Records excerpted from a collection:
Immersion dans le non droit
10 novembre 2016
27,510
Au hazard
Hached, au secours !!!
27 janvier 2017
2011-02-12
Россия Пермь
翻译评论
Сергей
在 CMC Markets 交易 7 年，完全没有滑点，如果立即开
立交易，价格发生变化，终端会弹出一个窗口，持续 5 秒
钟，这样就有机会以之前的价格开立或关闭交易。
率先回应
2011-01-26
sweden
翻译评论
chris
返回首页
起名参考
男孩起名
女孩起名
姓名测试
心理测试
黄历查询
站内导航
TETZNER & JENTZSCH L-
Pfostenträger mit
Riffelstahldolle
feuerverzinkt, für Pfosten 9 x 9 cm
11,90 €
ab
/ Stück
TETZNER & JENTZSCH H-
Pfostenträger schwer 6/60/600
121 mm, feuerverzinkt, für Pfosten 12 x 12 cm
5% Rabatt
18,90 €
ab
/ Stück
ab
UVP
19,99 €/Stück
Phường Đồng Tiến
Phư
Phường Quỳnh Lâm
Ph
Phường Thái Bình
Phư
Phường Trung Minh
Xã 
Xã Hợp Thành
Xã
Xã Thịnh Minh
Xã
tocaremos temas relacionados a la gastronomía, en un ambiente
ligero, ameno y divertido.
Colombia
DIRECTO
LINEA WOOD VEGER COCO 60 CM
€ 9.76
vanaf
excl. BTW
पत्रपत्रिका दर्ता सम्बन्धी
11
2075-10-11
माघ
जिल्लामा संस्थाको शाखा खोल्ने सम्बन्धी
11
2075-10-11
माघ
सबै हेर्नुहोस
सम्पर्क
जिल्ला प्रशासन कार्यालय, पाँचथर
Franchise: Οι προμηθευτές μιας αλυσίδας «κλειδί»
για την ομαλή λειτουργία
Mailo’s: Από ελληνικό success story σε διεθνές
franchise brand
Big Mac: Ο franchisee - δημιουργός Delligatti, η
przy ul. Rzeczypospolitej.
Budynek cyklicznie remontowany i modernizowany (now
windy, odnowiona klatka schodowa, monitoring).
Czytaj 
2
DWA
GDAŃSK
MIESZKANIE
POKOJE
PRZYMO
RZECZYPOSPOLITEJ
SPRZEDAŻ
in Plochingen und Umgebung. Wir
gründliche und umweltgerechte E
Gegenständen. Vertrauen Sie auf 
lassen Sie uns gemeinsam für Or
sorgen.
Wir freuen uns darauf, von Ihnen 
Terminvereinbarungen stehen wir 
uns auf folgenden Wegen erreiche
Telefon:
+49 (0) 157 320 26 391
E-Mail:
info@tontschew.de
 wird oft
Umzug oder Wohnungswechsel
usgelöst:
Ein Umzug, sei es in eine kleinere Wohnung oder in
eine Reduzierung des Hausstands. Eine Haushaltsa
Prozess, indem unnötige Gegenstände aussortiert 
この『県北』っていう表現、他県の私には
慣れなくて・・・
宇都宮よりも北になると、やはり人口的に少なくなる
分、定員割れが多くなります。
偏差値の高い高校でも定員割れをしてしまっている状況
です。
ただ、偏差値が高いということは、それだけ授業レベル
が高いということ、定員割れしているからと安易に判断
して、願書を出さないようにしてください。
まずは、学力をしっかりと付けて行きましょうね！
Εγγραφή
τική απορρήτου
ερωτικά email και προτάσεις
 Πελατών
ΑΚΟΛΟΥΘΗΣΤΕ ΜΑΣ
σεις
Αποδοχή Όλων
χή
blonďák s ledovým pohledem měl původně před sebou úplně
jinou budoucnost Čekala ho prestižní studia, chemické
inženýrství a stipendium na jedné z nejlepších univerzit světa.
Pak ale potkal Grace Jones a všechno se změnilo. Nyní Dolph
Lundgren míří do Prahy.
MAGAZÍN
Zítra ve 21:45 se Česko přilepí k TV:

TASK OBJECTIVE
Go through the entries above and report every line in which the word "Umzug" appears.

TASK RESULT
Umzug oder Wohnungswechsel
Ein Umzug, sei es in eine kleinere Wohnung oder in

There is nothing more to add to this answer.